__OBJECTIVES__:
1. In the blog excerpt below, recast the paragraph beginning "If you're at all confused" as a short bulleted list that keeps its main facts.
2. Answer these questions from the blog excerpt below:
(a) What are the two books the writer is working on about?
(b) On what date does the article say Eisenhower and Stevenson will face each other for president?
(c) Which two newspapers are said to speak this way about American electoral habits?
3. According to the blog excerpt below, why has the writer been less active on the blog lately?

------ EXCERPTED PASSAGE

You may have noticed lately that I am not as active on the blog as usual.  Two reasons for that, first, the summer break and second, working on two books, the first on how to launch a magazine and the second on the magazines of the 1950s.

In my research I came across this article from Focus magazine, October 1952 about “The Russians Look At U.S. Elections.”

The similarities between now and then were more striking to me than any other article I have read from the 1950s so far.  Yes, the media platforms are different today, but the message is still the same.  And for those who believe there is anything new under the sun, read this article and let me know what you think….

Enjoy this blast from the past (Focus magazine, October 1952, Vol. 2, No. 10)…

The Russians Look At U.S. Elections

Moscow takes a crack at our every 4-year voting habits, comes up with a sizzling 2 Roubles’ worth on the candidates

On November 4, 1952, Dwight D. Eisenhower (“the ruthless, heartless militarizer of Columbia University”) and Adlai Stevenson (“a big business candidate in spite of pious declarations”) will come to grips for the office of President of the United States. But practically nobody will bother to be at the polls “since the majority of voters, long disappointed in American democracy, refuses to go to the ballot… the really intelligent masses of people prefer to stay away.”

Thus speaks Pravda and Izvestia on our electoral habits.  And though Americans may laugh heartily, the average Russian citizen, clutching his newspaper as he rides the Moscow Metro home from work, knows that this is the “truth” about decadent, capitalistic U.S.A.

If you’re at all confused as to how General Eisenhower managed to snare the Republican nomination, Russia’s Tass News Agency has the exclusive story: “The convention was a battle between Eastern financial interests headed by the duPonts, Morgans, and Rockefellers supporting General Eisenhower, and Midwestern fiscal and industrial giants backing Senator Taft.” (The Russian account goes on to mention Andrew Mellon, dead since 1937, as a leading Taft backer.) “One of the strongest Eisenhower backers was Henry Ford II who directed the campaign in behalf of his candidate from abroad a yacht anchored off Michigan Boulevard.” (Ford was undoubtedly the first truly floating delegate in U.S. history.)

------------
------ RECORDS SUPPLIED

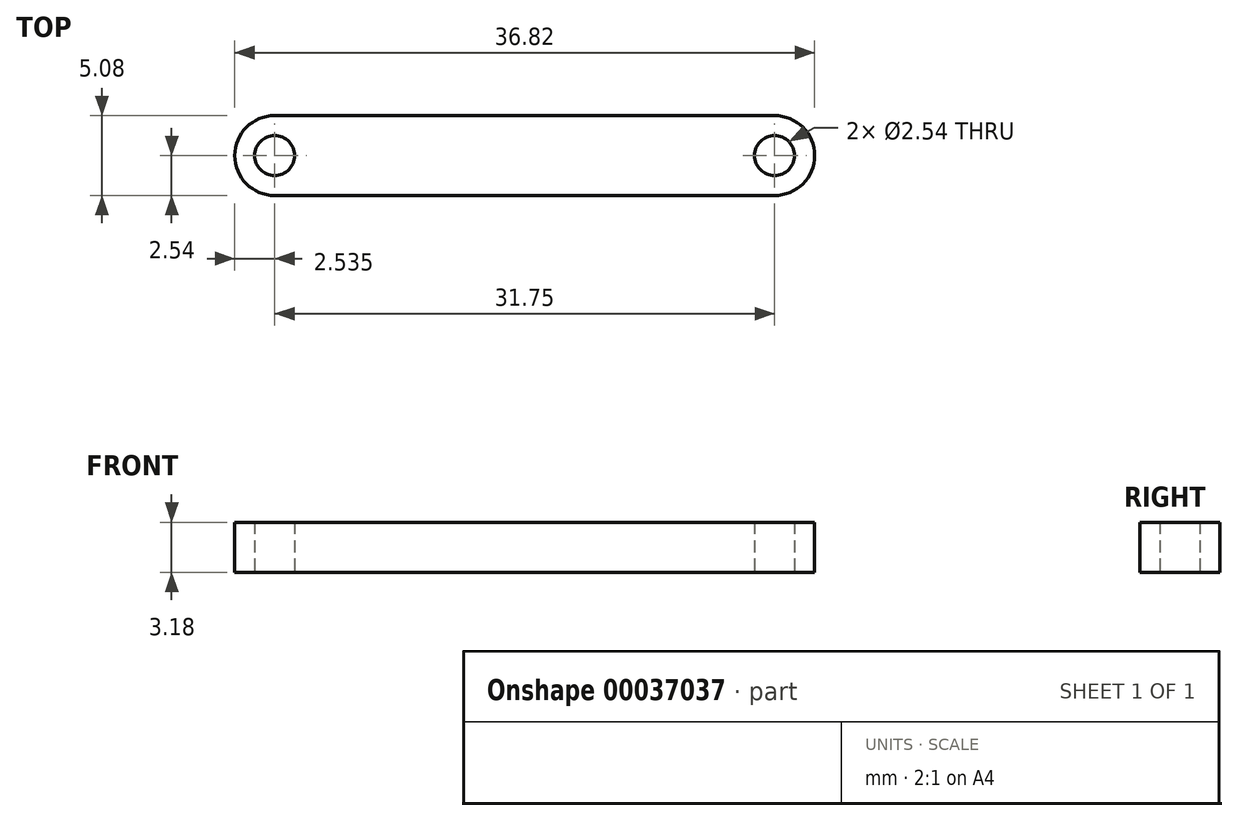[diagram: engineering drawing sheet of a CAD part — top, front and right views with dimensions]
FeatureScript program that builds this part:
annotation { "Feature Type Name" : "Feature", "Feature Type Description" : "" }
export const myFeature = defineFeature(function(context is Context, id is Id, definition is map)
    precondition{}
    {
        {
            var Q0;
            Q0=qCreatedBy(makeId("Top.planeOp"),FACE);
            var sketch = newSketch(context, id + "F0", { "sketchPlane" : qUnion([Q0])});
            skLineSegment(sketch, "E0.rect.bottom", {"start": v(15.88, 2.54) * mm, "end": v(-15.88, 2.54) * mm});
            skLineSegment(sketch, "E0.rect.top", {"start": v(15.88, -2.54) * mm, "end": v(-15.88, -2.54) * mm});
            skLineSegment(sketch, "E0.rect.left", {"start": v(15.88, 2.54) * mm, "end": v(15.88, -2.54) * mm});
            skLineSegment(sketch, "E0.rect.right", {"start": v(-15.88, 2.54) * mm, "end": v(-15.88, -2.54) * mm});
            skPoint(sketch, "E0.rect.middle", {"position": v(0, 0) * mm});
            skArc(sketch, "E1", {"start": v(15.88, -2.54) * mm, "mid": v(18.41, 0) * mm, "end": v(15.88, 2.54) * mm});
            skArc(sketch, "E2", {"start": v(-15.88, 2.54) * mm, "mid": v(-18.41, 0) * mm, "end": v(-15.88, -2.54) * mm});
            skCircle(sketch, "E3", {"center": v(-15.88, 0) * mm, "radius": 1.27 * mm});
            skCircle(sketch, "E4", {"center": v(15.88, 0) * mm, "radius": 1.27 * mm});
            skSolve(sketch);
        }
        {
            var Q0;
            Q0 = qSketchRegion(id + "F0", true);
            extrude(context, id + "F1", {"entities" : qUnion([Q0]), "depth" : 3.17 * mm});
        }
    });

------------

__SOLUTIONS TO THE TASKS__:
1.
- Tass News Agency offers its own account of how General Eisenhower won the Republican nomination.
- It calls the convention a battle between Eastern financial interests (the duPonts, Morgans, and Rockefellers) backing Eisenhower and Midwestern fiscal and industrial giants backing Senator Taft.
- It names Andrew Mellon, dead since 1937, as a leading Taft backer.
- It says Henry Ford II ran his campaign for Eisenhower from a yacht anchored off Michigan Boulevard, which the article mocks as the first truly floating delegate in U.S. history.

2.
(a) One is on how to launch a magazine, and the other is on the magazines of the 1950s.
(b) November 4, 1952.
(c) Pravda and Izvestia.

3. The writer gives two reasons: the summer break, and work on two books, one on how to launch a magazine and one on the magazines of the 1950s.